In her 2007 book, The Voice of Authority, Dianna Booher covers the communication strategies every leader needs to know.

Here’s what she has to say about the way you speak.

“If a phrase starts to roll off your tongue, shut your mouth; consider it a cliché – probably a phrase so overused that the meaning has long since been lost. Instead, aim for originality and specificity.”

Here is a list of bureaucratic buzzwords that Booher says muddies messages and mars your image as a clear communicator and straight shooter.

• No brainer (meaning if you don’t see it as clearly as I do, you’re off your rocker).

• Enhancement (an improvement too insignificant to charge for but worth touting).

• Value-added (anything you can’t charge for because the client doesn’t value it enough to pay for it).

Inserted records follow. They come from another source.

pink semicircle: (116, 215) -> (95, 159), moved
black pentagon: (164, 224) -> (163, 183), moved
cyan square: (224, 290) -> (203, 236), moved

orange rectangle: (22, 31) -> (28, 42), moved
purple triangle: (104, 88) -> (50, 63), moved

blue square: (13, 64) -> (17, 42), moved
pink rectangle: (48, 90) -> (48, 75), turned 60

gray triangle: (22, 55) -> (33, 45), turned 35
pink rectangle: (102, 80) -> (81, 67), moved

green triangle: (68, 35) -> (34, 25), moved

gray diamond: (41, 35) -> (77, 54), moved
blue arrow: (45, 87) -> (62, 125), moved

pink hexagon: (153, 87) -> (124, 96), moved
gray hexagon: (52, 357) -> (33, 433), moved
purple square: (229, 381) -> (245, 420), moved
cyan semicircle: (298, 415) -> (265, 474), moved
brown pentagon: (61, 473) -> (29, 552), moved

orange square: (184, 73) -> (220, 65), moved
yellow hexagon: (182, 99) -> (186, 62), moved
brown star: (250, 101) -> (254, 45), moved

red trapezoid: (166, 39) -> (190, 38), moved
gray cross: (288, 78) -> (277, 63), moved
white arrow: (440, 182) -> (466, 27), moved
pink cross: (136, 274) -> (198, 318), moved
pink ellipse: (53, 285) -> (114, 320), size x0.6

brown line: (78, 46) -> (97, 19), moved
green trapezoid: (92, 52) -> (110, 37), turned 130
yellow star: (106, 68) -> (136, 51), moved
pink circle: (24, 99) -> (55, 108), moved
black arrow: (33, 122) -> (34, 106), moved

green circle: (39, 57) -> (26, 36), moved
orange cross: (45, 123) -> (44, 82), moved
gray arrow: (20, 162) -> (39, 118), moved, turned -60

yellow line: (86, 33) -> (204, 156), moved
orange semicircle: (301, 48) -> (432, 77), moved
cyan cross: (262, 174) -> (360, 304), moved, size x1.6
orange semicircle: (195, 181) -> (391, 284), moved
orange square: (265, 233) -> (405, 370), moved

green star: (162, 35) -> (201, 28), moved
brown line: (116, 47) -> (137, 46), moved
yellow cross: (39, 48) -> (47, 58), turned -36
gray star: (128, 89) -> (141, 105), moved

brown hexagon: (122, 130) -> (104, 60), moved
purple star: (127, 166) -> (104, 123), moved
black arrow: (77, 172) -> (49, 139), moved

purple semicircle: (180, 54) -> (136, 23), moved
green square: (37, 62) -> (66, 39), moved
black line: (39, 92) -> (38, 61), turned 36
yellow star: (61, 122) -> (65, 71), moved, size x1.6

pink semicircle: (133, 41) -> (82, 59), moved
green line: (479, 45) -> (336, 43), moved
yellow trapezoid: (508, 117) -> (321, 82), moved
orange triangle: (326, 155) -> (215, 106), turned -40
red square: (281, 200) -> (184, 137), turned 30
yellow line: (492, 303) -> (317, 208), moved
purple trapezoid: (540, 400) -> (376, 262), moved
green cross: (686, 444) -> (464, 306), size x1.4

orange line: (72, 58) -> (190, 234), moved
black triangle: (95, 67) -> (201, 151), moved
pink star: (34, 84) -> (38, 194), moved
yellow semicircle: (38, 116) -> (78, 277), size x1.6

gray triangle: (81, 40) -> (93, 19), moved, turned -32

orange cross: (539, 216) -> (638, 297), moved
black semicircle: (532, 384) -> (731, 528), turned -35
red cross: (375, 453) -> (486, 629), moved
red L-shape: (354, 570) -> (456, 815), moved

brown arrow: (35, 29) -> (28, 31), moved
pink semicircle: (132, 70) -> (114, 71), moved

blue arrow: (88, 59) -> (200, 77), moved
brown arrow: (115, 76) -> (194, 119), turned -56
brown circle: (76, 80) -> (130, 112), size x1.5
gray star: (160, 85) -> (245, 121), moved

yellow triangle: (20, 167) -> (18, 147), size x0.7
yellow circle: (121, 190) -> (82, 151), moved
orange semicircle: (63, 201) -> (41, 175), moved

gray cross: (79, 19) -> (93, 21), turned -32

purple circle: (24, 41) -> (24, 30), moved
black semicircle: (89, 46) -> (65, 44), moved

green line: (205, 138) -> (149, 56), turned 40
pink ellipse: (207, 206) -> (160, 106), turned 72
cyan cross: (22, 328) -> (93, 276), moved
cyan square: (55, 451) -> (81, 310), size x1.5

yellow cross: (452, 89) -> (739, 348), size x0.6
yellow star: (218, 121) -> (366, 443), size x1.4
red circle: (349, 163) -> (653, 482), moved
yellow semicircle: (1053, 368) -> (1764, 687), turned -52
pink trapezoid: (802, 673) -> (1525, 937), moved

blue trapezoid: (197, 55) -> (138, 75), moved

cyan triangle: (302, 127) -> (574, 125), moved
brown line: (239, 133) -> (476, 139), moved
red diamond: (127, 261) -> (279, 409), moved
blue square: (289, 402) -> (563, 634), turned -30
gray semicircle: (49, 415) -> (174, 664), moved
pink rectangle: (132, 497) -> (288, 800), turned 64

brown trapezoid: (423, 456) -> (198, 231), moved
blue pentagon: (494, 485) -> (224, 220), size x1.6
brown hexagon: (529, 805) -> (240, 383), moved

• Incent (prodding people with money, freebies, coupons, whatever it takes to get them to do something they’re not inclined to do on their own).

• Core competencies (as opposed to core incompetencies?).

• Initiatives (long, long ago, they were called goals and plans).

• Thought leaders (as opposed to those who lead those who don’t think?).

• Optimisation (the process of making things better and better – cooking, flying, making movies, building skyscrapers, counting votes, applying makeup etc).

• Alignment (identifying where the rubber doesn’t meet the road in goals that are supposed to be running parallel to yours).

• Deliverables (paperboys and girls used to ride bikes and carry these).

• Moral clarity (when you decide you can’t get away with something without being fined or jailed).

• Impactful (term meaning packed full of potential to be hard-hitting – in the mind, heart, pocketbook).

• Branding (marking dead stock in inventory that hasn’t sold in years with a new ‘look and feel’ so that it finds its way to market again).

• Methodologies (in more primitive times, these were methods, or the ways you do something).

• Technologies (yet undiscovered wizardry from the netherworld).

• Bandwidth (refers to anything you want to limit, as in ‘that’s outside our bandwidth’).

• Seamless (meaning, I don’t know where the heck my job ends and yours starts, so we can pass the buck if necessary).

• Platform (horizontal structure that supports all systems, people, brands, and philosophies).

And it’s not just speaking. Stringing these terms together in paragraph after paragraph from document to document makes written communication as bland and meaningless as verbal communication. Take a look at this excerpt from an annual report of a major company to see if you find anything thought provoking.

“Our industry is constantly evolving. The industry has globalised as the world’s economies have expanded. Partners and competitions change. New opportunities are larger, more capital intensive, and often in remote areas or difficult physical environments.

Business cycles fluctuate, but our long-term view provides us with consistent direction. Finally, technology has improved the methods we employ and the results we achieve in meeting the world’s energy challenges.”

Any great revelation here? Nothing specific. Could have come from any energy company in the market; or remove the word ‘energy’ and you could insert it in just about any annual report. Bland. Boring.

Not only does someone in the corporate world write drivel like this – someone else reads it, likes it, and approves it. Pathetic.

Jeffrey Gitomer is an American author, professional speaker and business trainer, who writes and lectures internationally on sales, customer loyalty and personal development.